Many contractors would do well to invest in scaffolding that they can bring to the jobsite with them, rather than trying to rent scaffolding for every project they take on. However, there are many types of scaffolding available for use on the jobsite, and not all of these systems and pieces will work as you might expect. Note a few quick tips on choosing the right scaffolding for your business, so you know the system you choose will be a good setup for the type of work you do.
Frame versus jack
A frame scaffolding is very commonly used, as it's built in several sections from the ground up; you can choose as many sections as you need for the height at which you work. This type of scaffolding is good for jobs that are typically done at a standard height, such as ceiling repair or replacing home windows. A frame scaffolding will have room inside the frame for a platform of sorts, and these are usually strong enough to hold several workers, along with heavy tools and equipment. Note that a frame scaffolding is typically quite deep, so it may not be a good fit for smaller work areas and tight spaces.
A jack scaffolding, like a car jack, will have a type of ratchet system that allows you to jack up the platform, even while you're standing on it. This is good for jobs that have varying heights, such as painting or stucco work. However, jack scaffoldings usually have much smaller and more lightweight platforms, so that they can be easily raised and lowered, so they may not work for larger crews and for managing heavier tools and equipment.
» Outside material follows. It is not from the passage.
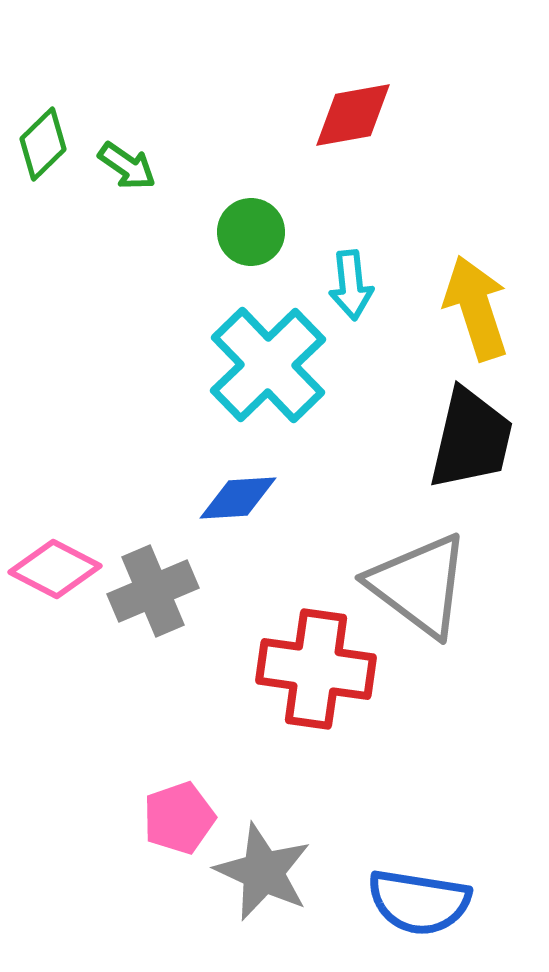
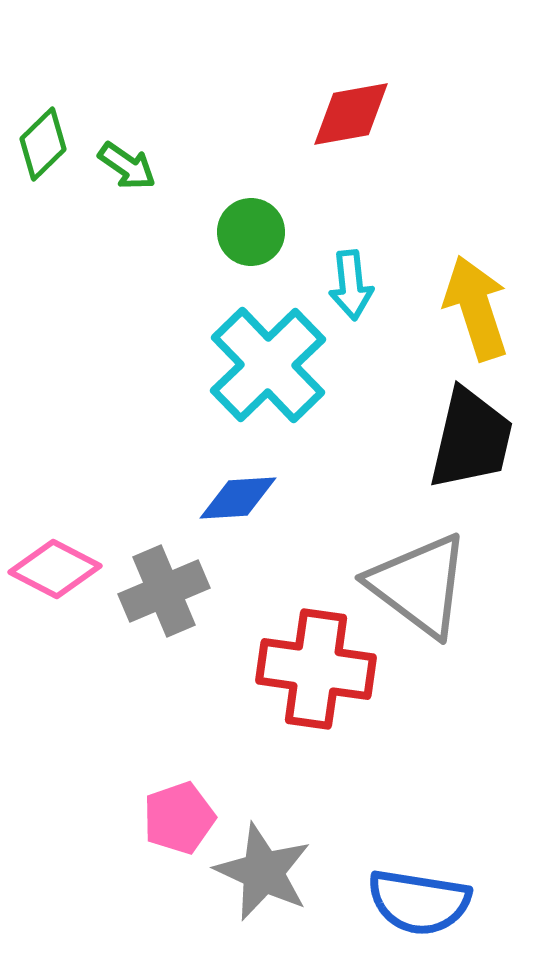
red diamond: moved 2 px left, 1 px up
gray cross: moved 11 px right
Suspended scaffolding is connected to ropes that attach to a motor, which is mounted on the roof of a building. This type of scaffolding is good for working at heights that cannot be reached easily with standard scaffolding, or for when the ground under the scaffolding is not secure enough to properly hold its frame.
As the name implies, mobile scaffolding is on castors or rollers, and is good for work that extends horizontally, rather than being at one set height. Ceiling repair work and electrical or lighting installation may require mobile scaffolding. Invest in a mobile scaffolding that has a motorized control, so you can actually drive the scaffolding around rather than having to manually move it from spot to spot, if you tend to work in very large areas and will need to move the scaffolding repeatedly throughout the day.